What is the best advice you’ve ever been given?
“Think big.” And it works. When I began to organize international courses in my hospital some years ago, one of the guests told me: “Keep going and never forget it. Think big.” That's the best advice I can give now. Believe in yourself, think big, and only you set the limits.
What strategy or tactic do you use at work that is also helpful in other areas of life?
The mix of teamwork, trust, and a positive atmosphere. Because no matter what goal you set out to achieve, I think that the most important thing is the journey itself more than the destination. In fact, professional tactics are likely nothing more than a reflection of how we approach life. When you focus on a goal, not achieving it is inherently associated with a sense of failure. But if you enjoy every moment along the way, the journey will have been worth it even if you don’t reach your goal.

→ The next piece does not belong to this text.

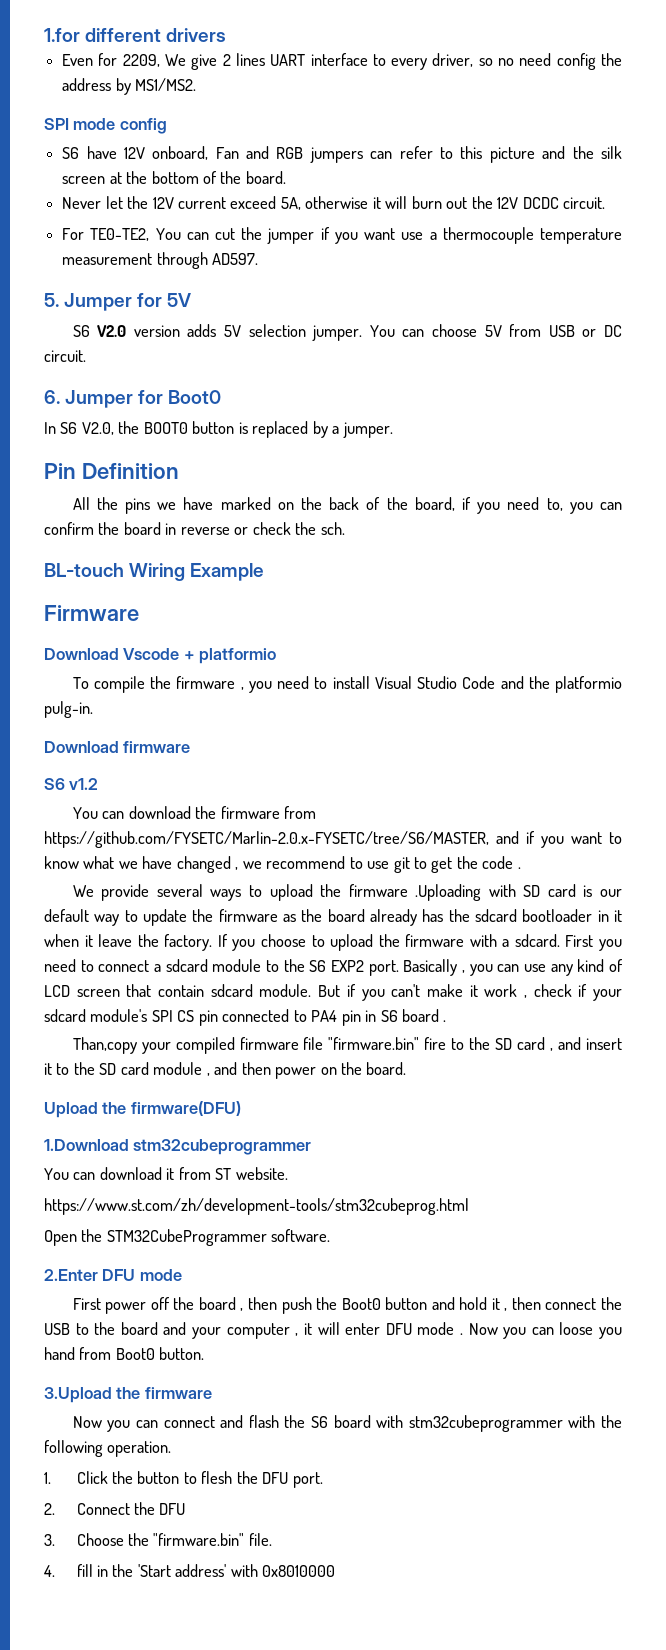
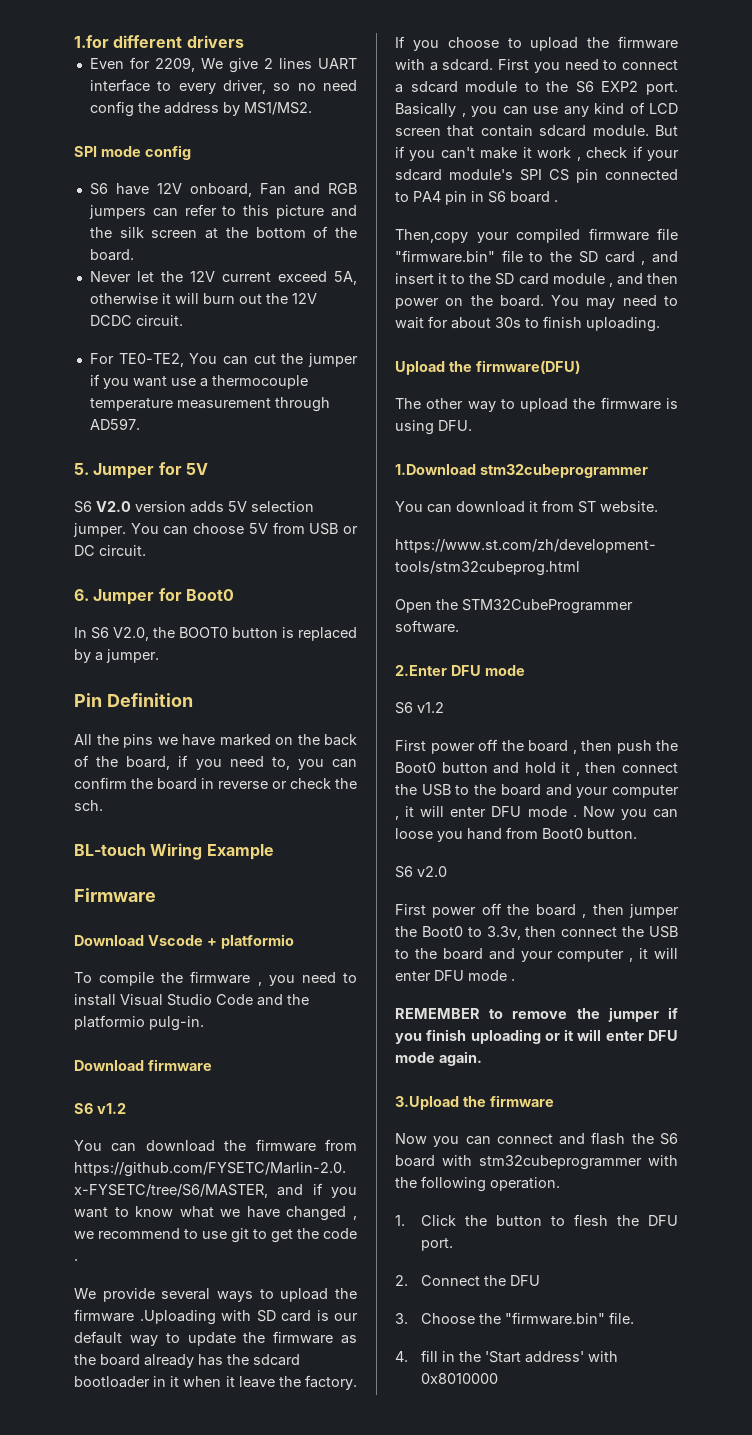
[72,1037,137,1054] Than,copy -> [395,229,468,243] Then,copy
[424,1037,447,1050] fire -> [501,250,523,262] file
[44,1101,241,1118] // Upload the firmware(DFU) -> [551,295,678,309] [395,316,660,332] [395,360,580,375] [395,397,678,412] [395,420,472,435] You may need to wait for about 30s to finish uploading. // Upload the firmware(DFU) // The other way to upload the firmware is using DFU.
(182, 1275) none -> [395,702,444,714] // S6 v1.2
(205, 1353) none -> [395,866,447,878] [395,903,679,918] [395,926,678,940] [395,948,678,962] [395,970,515,981] [395,1007,678,1022] [395,1029,678,1044] [395,1051,482,1066] // S6 v2.0 // First power off the board , then jumper the Boot0 to 3.3v, then connect the USB to the board and your computer , it will enter DFU mode . // REMEMBER to remove the jumper if you finish uploading or it will enter DFU mode again.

And now what? What milestones do you want to achieve in the short term?
To contribute to redesigning the scene in the medical ecosystem here. That is, I would like to make everything we have discussed feasible: the need for training in technology for health professionals, creating technological interdisciplinary teams and generating projects that reach the utility phase. With the recently created Mixed Unit between the CICN and the UAB School, the Master's in Artificial Intelligence and Big Data in Health is geared precisely at health clinicians and professionals, and now with the creation of Anais Medical, the goal is to be able to have results to demonstrate that we can help redraw the boundaries of how knowledge is handled.